I often work with leaders who struggle with their time management. 

‘Too much work’ is cited as the most common cause, but it can also occur:

  • In transition phases, such as moving up to the next role level and accountabilities and still doing most of what you used to do;
  • When you’re trying to learn new skills or information, or
  • Because delegation isn’t working as effectively as it could.

Although it may seem counter-intuitive, one useful way to get on top of your time is to step back and schedule ‘time-out’. This isn’t about stepping away from what’s in front of us, it’s about setting aside thinking time.

 

Thinking time is useful because it:

  • Allows space to get out of the weeds and see everything that is going on
  • Helps to show linkages between the different parts and how one thing might affect another
  • Provides time to review what’s happened to date and how things worked
  • Provides time to consider emerging priorities and how you might tackle them, and
  • Provides a space for your brain to generate insight – whether this is about how you could do things more effectively or differently or, sometimes, not at all.

You could start by setting aside half an hour on a Friday afternoon to review the week that’s been, including: what worked well, what didn’t work well, what you might have done differently or could do differently next time, and what issues are outstanding and their level of importance.
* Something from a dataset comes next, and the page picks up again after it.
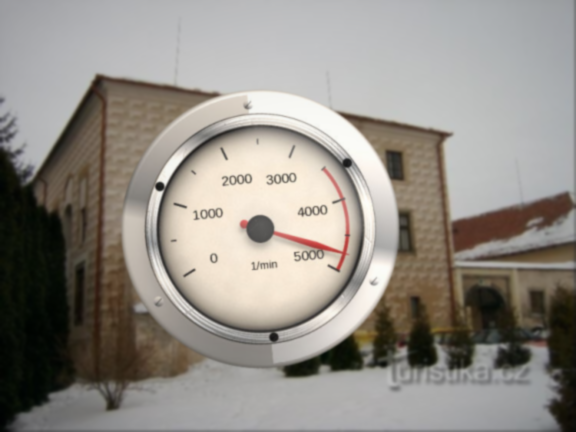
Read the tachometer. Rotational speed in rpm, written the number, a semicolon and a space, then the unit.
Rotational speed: 4750; rpm
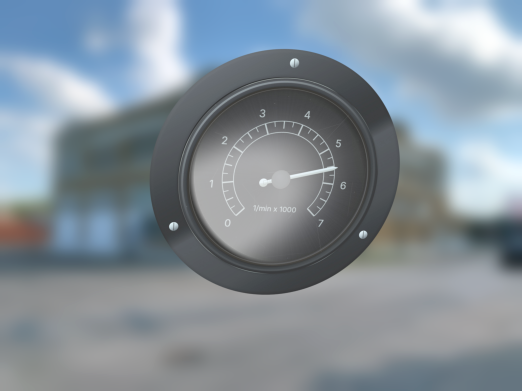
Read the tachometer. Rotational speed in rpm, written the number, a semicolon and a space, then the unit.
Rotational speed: 5500; rpm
Then consider the coming week: what is emerging and, given all that’s on your list, what are the priorities.

At the start of the next week, spend another half hour reviewing your notes and reconfirming priorities before you start work.
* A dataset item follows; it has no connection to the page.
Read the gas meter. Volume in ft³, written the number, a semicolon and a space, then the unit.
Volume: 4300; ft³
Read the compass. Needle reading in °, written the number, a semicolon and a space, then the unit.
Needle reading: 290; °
One of the benefits of this process is that you think deeply about the week in your Friday review, then you have downtime over the weekend where you are not thinking about work. This allows your brain relaxed space to process your thinking at an unconscious level, to make connections (and therefore insights) and to help replenish its energy ahead of a new week.

Don’t get caught in the trap of just being ‘busy’.

Being ‘busy’ is not necessarily a sign of productivity.

Setting aside time for thinking work helps you to stop spinning your wheels, it gives the brain time and space to replenish, it helps to generate insight, and it helps you to more effectively consider priorities, what needs to be done and how things can be done most efficiently.